Security and Privacy
Backup File Security
Backup files are not encrypted. Your data is stored internally in the device as a SQL database. When you backup, the device compresses your data along with some XML formatted settings files. We should treat the backup file as an equivalent of a plain text spreadsheet containing all the business data. The backup files are not intended to be secure, and anyone with access to the file and time to interpret the data format can read the data.
Online Backup Security
Online Sync is encrypted end to end. That is, from your device to the server we use an SSL connection and HTTPS. Any non-secure connections (HTTP) are redirected by the server to avoid sending your data as cleartext. This was important to us and we had to apply to the United States BIS (Bureau of Industry & Security) for a licence to allow encrypted data from our app to leave your device. We are using a standard 2048 bit public key coupled with standard AES-256 symmetric encryption in the link. The device expects an encrypted connection, and will check the certificate it receives from the server to make sure the connection has been made to our servers.

■ Activities ■
- a) Using the security and privacy text, list every connection or encryption method it says Online Sync uses.
- b) Carry on the security and privacy text, starting after its final sentence.

■ Extracted records ■
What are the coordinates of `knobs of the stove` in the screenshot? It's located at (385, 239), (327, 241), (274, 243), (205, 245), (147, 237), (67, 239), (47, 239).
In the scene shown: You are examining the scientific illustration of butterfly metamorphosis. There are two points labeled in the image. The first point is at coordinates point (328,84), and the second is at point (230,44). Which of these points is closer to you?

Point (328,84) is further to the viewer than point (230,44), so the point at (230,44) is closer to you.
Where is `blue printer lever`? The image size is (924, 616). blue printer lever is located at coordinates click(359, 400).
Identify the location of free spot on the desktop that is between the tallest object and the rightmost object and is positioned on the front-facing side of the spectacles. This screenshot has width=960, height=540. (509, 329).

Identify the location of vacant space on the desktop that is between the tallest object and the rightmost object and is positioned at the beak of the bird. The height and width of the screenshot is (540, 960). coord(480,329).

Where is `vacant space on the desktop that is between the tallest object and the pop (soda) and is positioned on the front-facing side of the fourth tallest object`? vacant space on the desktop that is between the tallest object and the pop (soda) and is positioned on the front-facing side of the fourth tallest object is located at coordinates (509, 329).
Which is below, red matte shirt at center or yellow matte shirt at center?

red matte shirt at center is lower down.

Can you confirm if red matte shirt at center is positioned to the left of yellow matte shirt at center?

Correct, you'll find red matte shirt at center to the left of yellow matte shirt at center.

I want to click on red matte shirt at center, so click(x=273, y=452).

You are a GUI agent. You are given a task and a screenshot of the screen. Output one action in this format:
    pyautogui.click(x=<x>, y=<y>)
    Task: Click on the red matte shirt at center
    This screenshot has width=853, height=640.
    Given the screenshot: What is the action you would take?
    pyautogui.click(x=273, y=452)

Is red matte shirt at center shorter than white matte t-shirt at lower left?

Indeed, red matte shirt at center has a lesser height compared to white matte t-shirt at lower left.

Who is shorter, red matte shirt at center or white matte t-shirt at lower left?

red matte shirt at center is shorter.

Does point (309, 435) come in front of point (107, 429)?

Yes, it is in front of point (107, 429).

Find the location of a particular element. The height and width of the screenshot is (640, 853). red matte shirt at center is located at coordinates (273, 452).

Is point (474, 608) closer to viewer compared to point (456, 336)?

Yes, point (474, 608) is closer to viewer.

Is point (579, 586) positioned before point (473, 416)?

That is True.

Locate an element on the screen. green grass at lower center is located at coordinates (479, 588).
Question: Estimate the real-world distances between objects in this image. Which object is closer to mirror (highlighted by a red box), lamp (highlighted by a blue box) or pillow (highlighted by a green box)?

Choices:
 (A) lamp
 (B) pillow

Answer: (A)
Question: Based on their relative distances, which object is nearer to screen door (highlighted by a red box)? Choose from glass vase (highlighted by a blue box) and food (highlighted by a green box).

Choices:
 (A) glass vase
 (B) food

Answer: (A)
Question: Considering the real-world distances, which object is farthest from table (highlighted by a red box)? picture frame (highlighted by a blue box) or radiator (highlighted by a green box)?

■ Answers for the tasks ■
- a)
- SSL connection
- HTTPS
- 2048 bit public key
- AES-256 symmetric encryption

- b)
For the servers, our architecture is such that all connections reach a load balancer first. This machine contains the SSL certificate and decrypts the data entering and leaving. On the other side of the load balancer are a number of web servers that service the requests your device may make, such as uploading a change, or requesting a download of your data. Each of these web servers connect to a common back-end database running on a dedicated machine. All machines are hosted in Amazon's EC2 cloud computing platform and based in the U.S.
The internal network connections (between the load balancer, the web servers and the database server) are inside the data-centre, not available on the Internet and are not encrypted.
Backups of the database are scheduled each day and the backup file is moved to one of the web servers over the internal network. Backup files older than one week are deleted automatically. Should a backup file be needed, it can be transferred back to the database server over the internal network. If this backup is ever needed on a machine outside the network, it will be encrypted and transferred using SCP (over an SSH tunnel).
Connecting to the web servers requires the use of a private key, which is held securely here at Geode. No shell connections can be made without the key. Our computers use encryption to lock down the files in our user folders which is a safeguard against physical theft. Connecting to the database is only possible from the web servers and from one other single IP address. Once the connection is made, authentication is made up of a username and a long randomly generated password.
Security was designed in from the beginning, and I hope that helps to explain how we did it.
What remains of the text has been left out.